In February New Jersey's McCarter Theatre mounted its own production of The Brothers Size as the centerpiece of their In-Festival while simultaneously staging readings of In the Red & Brown Water and Marcus; or The Secret of Sweet. At YSD McCraney was represented in last year's Carlotta Festival of New Plays with a production of In the Red & Brown Water and will be featured again this year with a staging of Marcus; or The Secret of Sweet. The New York Times advises, "Listen closely, and you might hear that thrilling sound that is one of the main reasons we go to the theater, that beautiful music of a new voice."

Theater beyond the stage

Yale Repertory Theatre hosted the international tour of the AIDS drama In the Continuum, written and performed by Danai Gurira and Nikkole Salter, in January and February. The production, which received support from Bank of America, provided tremendous opportunity for the Yale Rep to conduct outreach to various segments of the Yale community and New Haven's community at large.
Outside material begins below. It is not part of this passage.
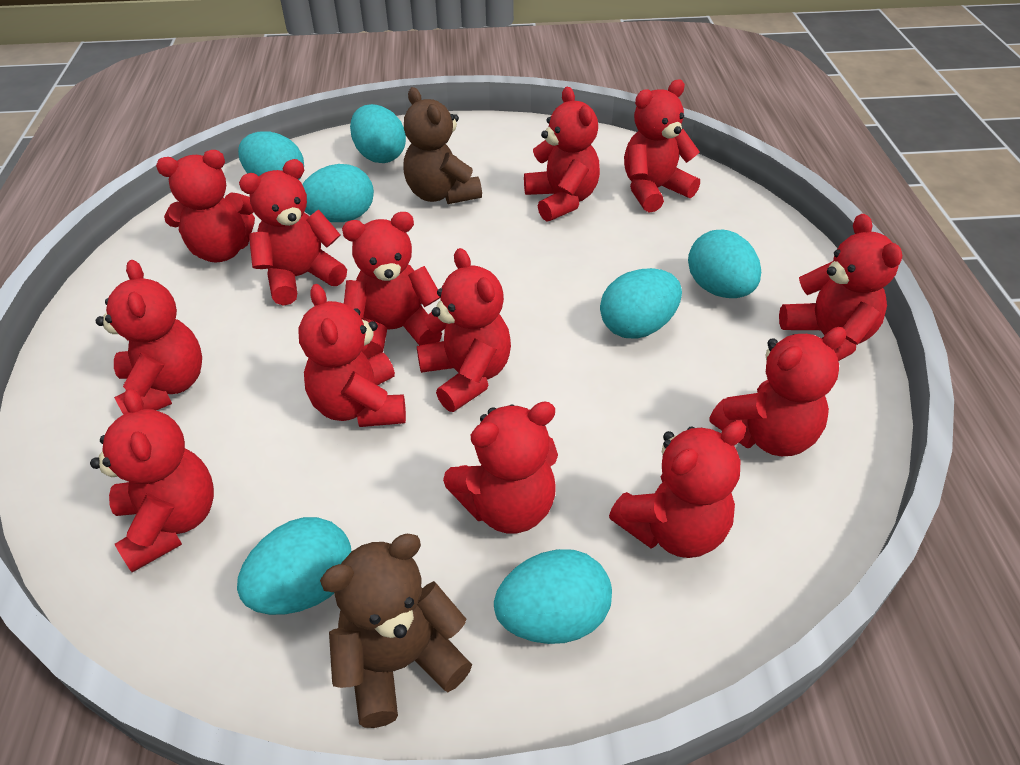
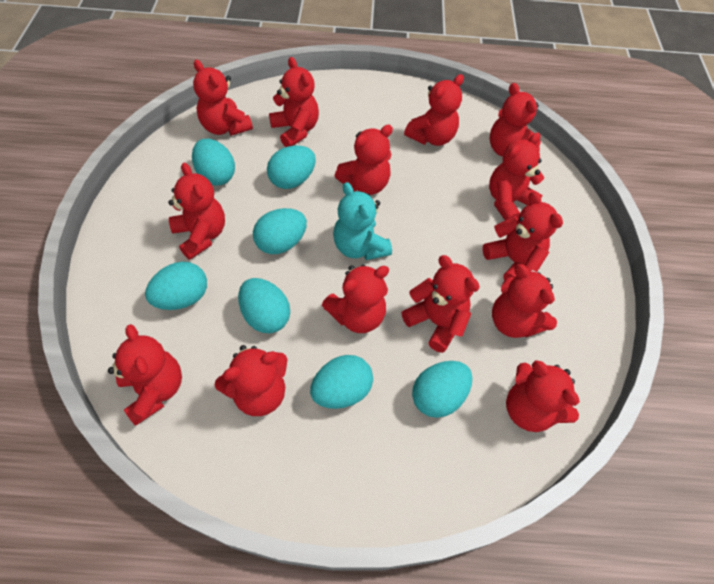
brown teddy bear: [320,534,472,728] [403,87,482,204] = 2 -> none = 0
red teddy bear: [90,389,214,572] [96,260,202,414] [156,150,255,262] [239,159,347,305] [298,284,406,427] [342,212,442,359] [417,248,511,412] [443,401,558,533] [524,87,600,222] [609,421,746,558] [624,79,700,212] [709,327,847,456] [779,214,902,361] = 13 -> [108,324,182,426] [168,163,225,260] [193,60,253,136] [214,345,288,416] [269,57,319,147] [322,265,389,333] [335,125,393,195] [402,255,480,353] [404,74,464,146] [482,191,563,280] [489,83,541,157] [489,133,544,220] [492,264,557,338] [506,360,580,432] = 14
turquoise teddy bear: none = 0 -> [333,182,392,260] = 1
A tour-de-force tale recounting a weekend in the life of two black women -- one a middle-class newsreader in Zimbabwe and the other a teenage poet living in Los Angeles -- the play exposes the silent epidemic that has made HIV the primary cause of death for black women aged 25 to 34. Yale Rep partnered with AIDS Project New Haven, Yale's Center for Interdisciplinary Research on AIDS, AIDS Walk New Haven, Yale AIDS Watch, Yale's Afro-American Cultural Center, Yale's divinity and medical schools, the Women Faculty Forum at Yale, and AIDS Interfaith (among other organizations) to host events and discussions to disseminate the play's powerful message. Yale Rep welcomed more than 2,000 area high-school students to In the Continuum through the theater's innovative Will Power! education initiative. Both of the performers/playwrights participated in "Talk Backs" with the students after each of the five added student matinees.